■ TASK ITEM: Write out each line from the data below that includes the word "GitHubiin".

§

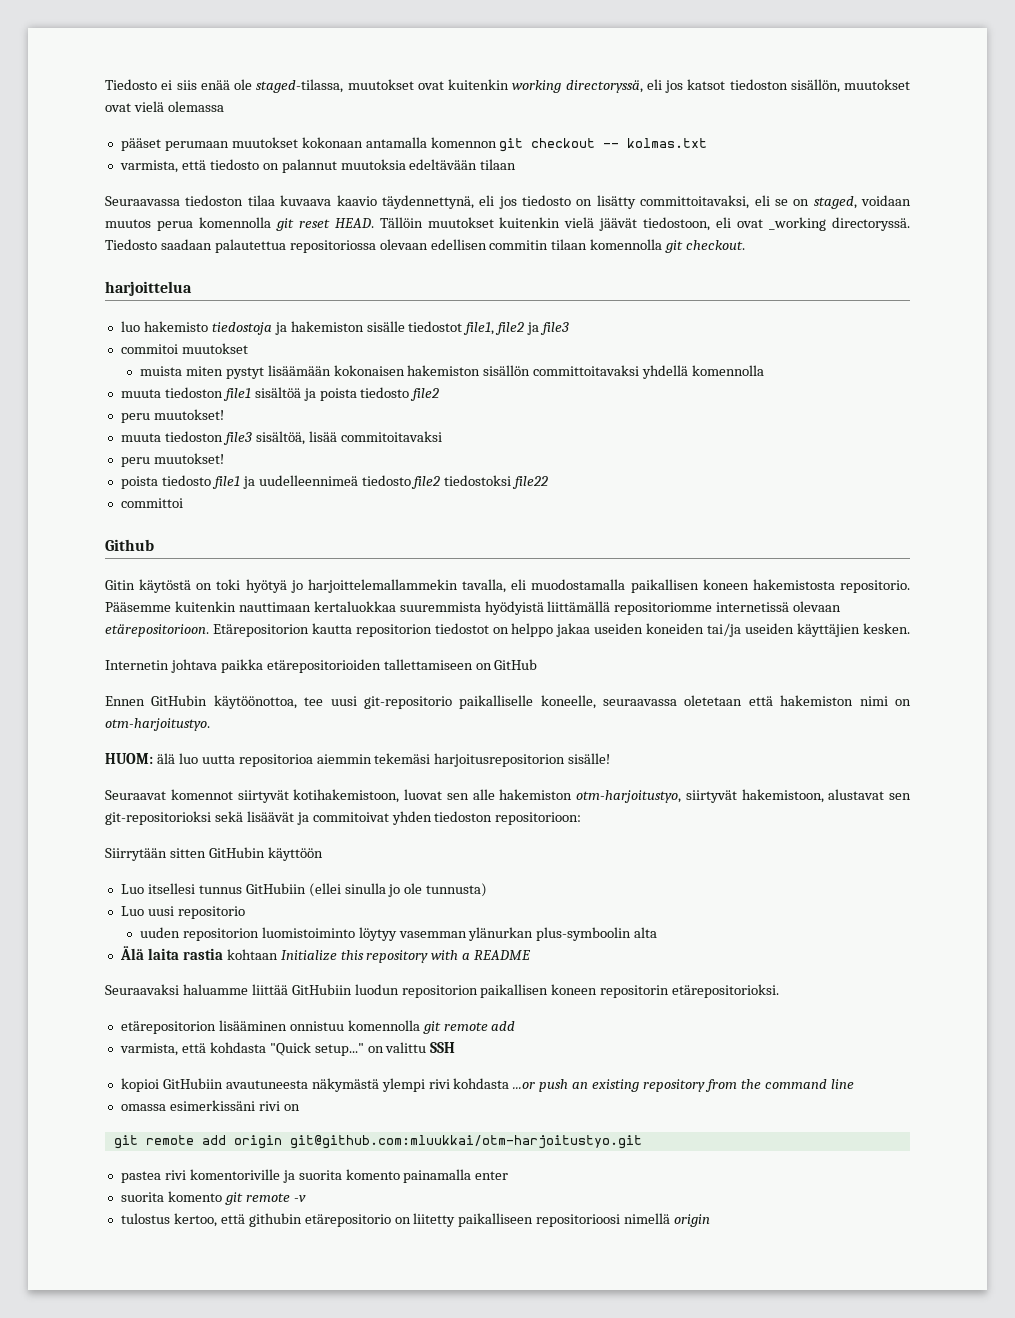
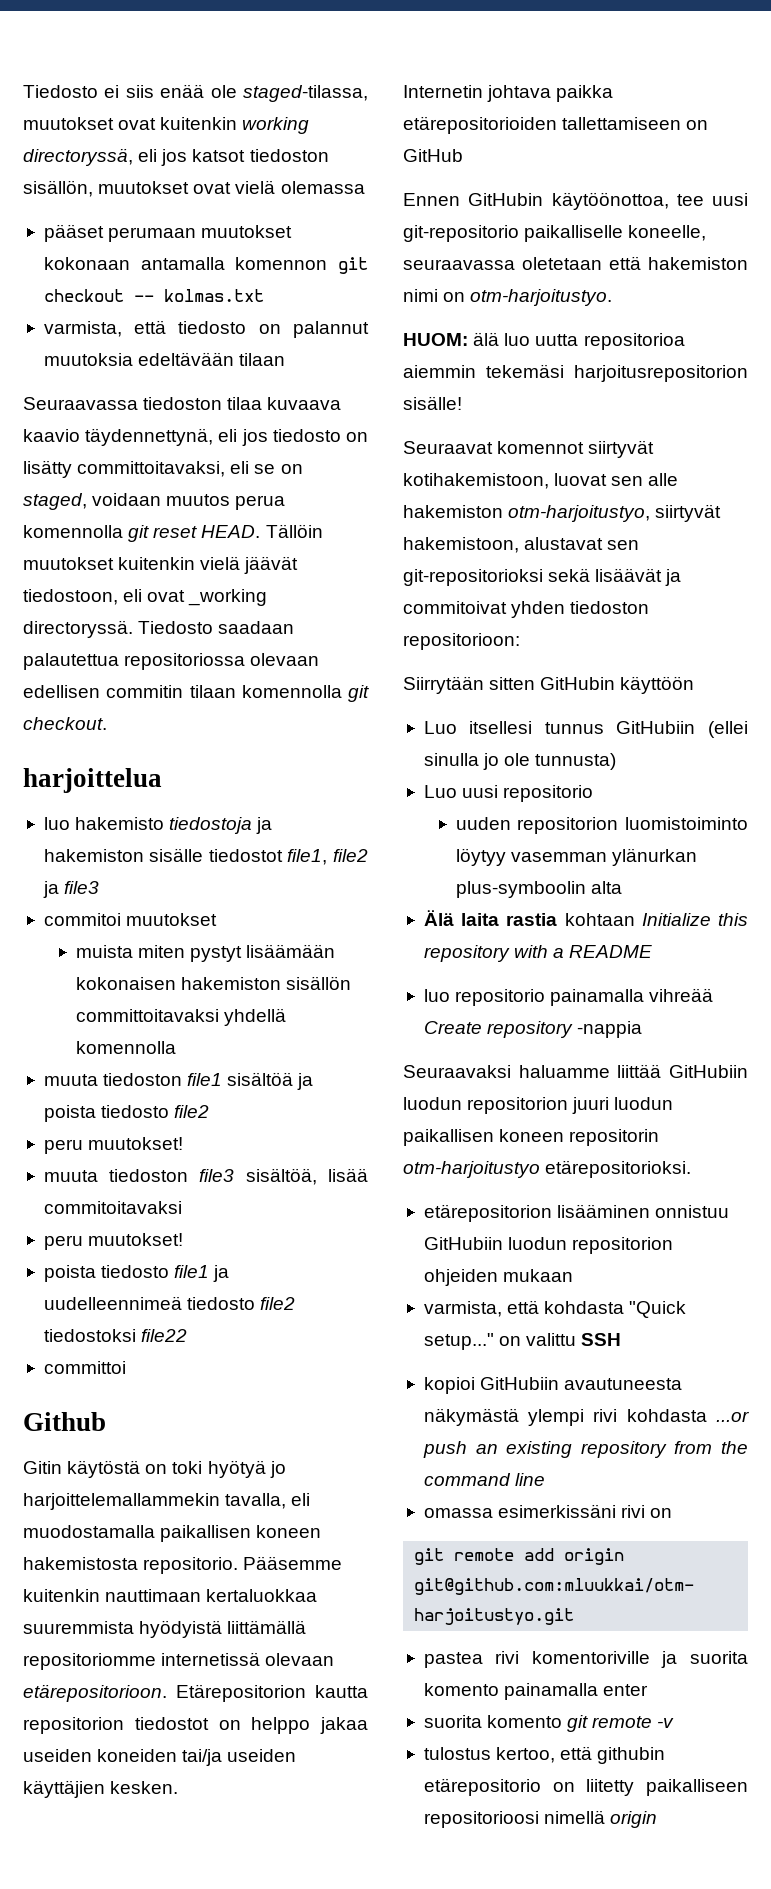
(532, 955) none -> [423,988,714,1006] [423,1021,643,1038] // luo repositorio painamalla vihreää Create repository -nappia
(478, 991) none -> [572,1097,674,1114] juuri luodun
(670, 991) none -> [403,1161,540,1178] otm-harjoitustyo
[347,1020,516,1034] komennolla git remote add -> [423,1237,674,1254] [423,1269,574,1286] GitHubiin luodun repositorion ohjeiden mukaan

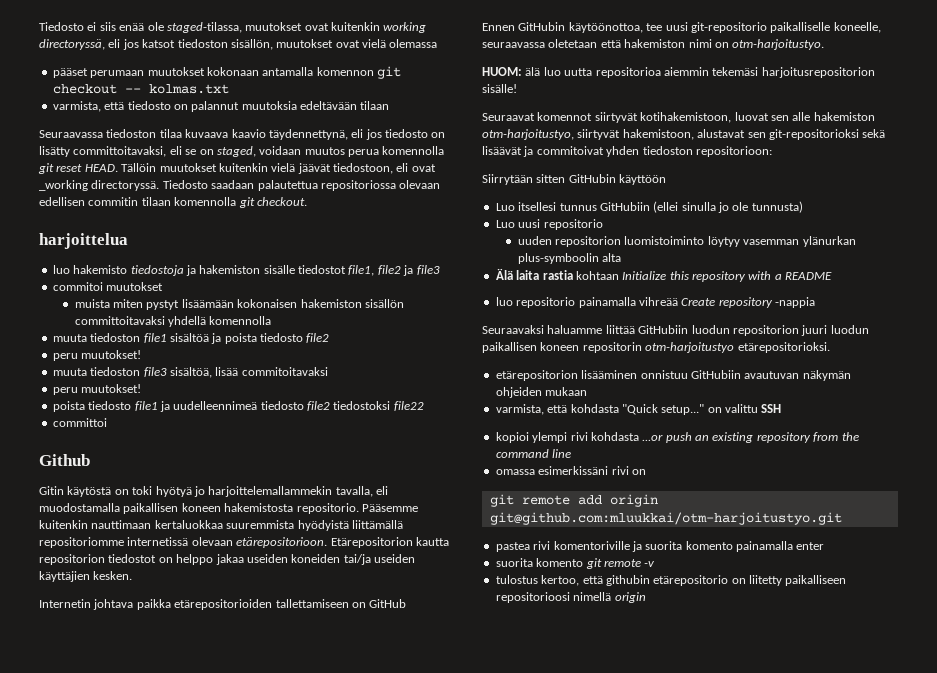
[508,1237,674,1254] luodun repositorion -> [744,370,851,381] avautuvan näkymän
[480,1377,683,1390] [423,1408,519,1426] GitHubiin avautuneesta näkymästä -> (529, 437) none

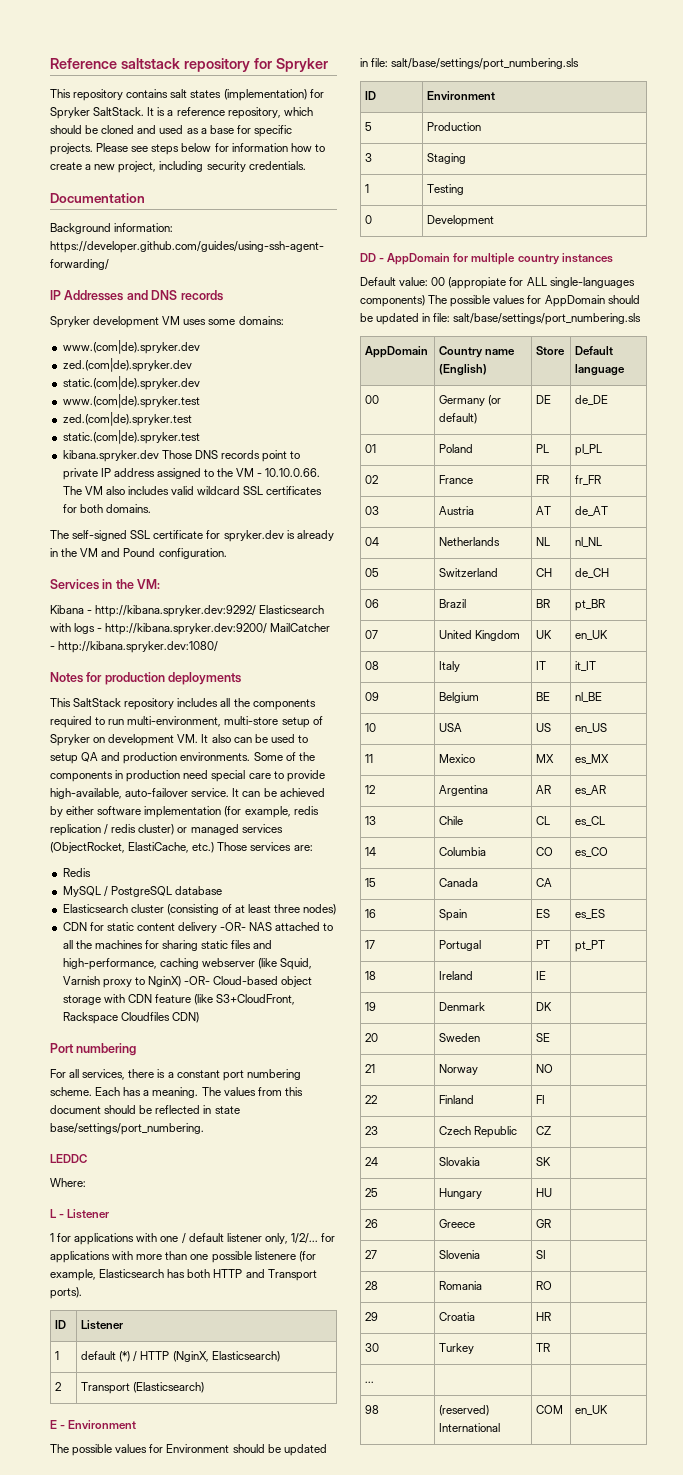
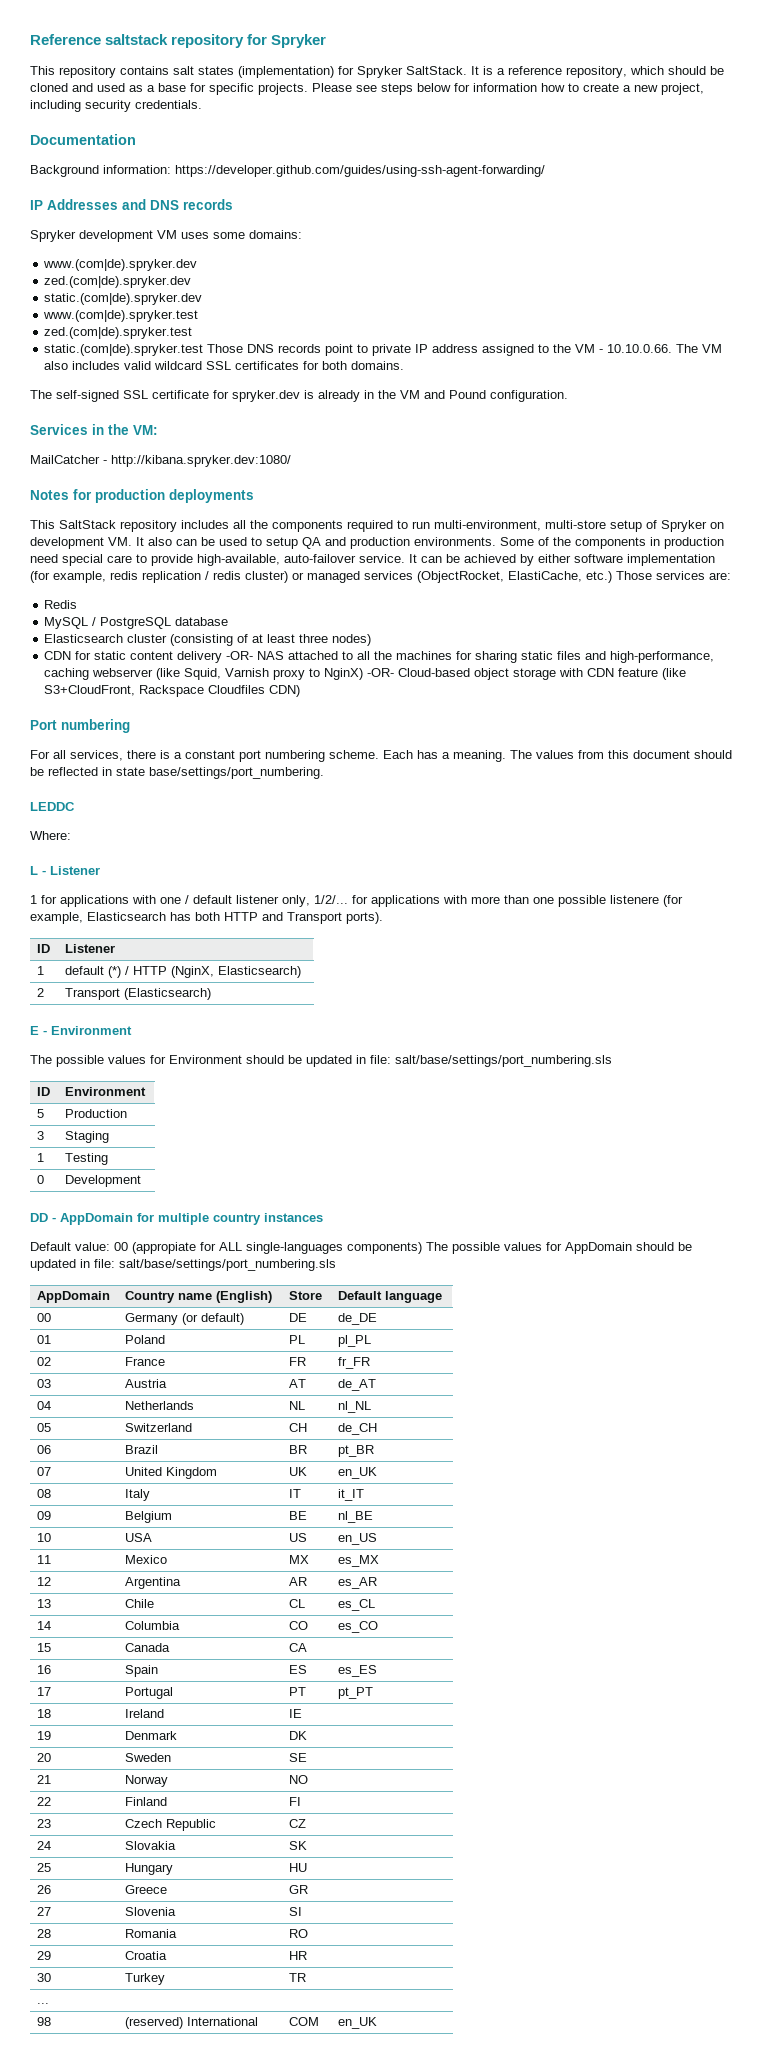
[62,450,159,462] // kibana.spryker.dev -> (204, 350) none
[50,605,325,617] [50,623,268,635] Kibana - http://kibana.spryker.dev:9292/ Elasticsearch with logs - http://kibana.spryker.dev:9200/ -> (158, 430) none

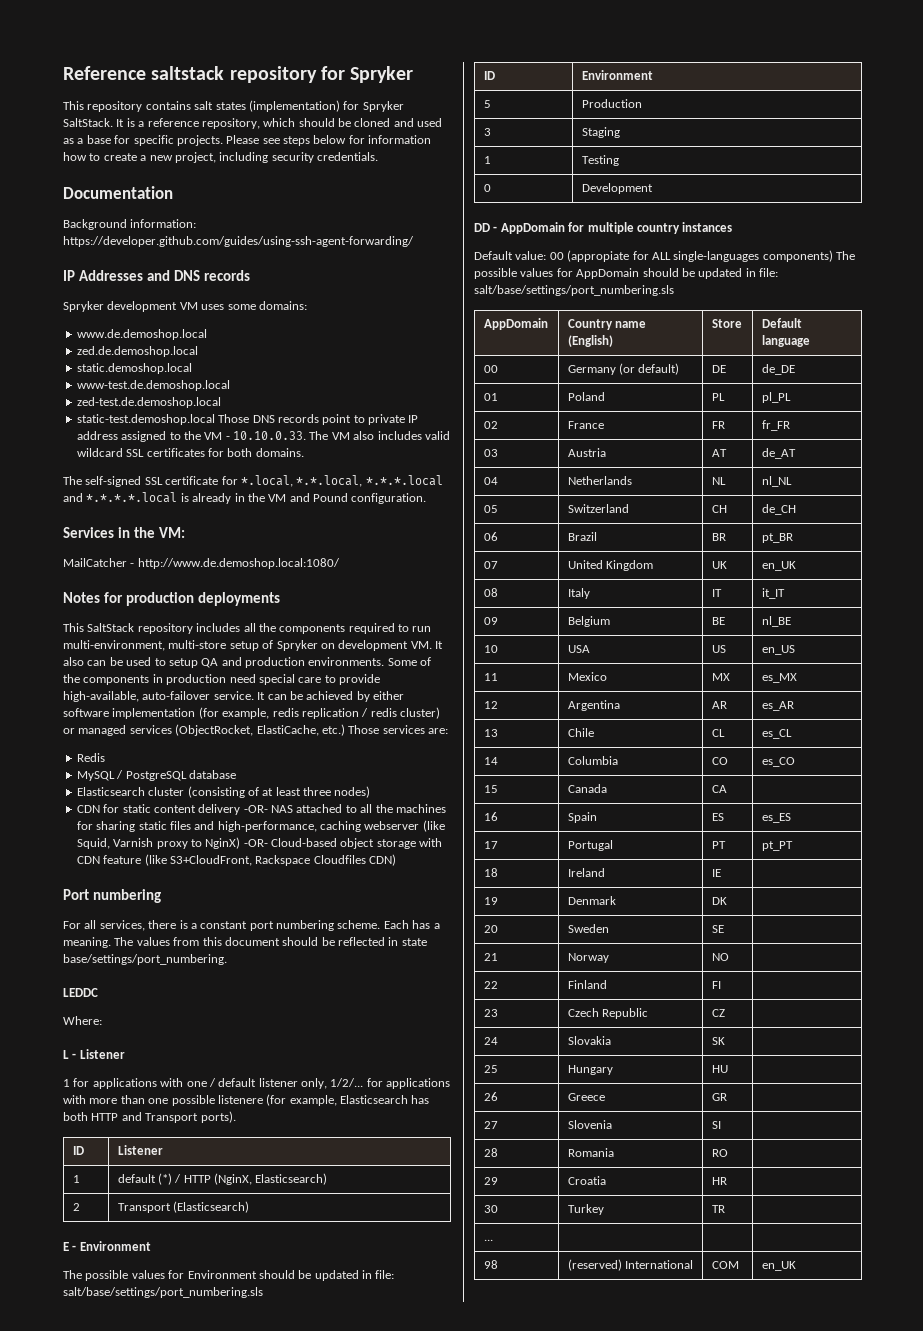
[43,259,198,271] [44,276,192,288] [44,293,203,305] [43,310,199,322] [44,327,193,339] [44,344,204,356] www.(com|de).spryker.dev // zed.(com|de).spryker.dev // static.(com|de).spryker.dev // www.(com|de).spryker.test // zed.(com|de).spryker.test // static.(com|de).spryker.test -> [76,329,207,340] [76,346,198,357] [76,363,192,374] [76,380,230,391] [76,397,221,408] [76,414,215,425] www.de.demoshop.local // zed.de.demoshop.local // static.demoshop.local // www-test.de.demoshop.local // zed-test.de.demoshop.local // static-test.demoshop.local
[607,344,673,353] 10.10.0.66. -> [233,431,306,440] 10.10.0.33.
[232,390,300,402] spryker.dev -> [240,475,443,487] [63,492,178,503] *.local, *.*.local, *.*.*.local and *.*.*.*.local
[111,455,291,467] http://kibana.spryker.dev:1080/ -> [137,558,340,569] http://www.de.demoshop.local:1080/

§

■ REPLY TO THE TASK:
[347,1020,516,1034] komennolla git remote add -> [423,1237,674,1254] [423,1269,574,1286] GitHubiin luodun repositorion ohjeiden mukaan
[480,1377,683,1390] [423,1408,519,1426] GitHubiin avautuneesta näkymästä -> (529, 437) none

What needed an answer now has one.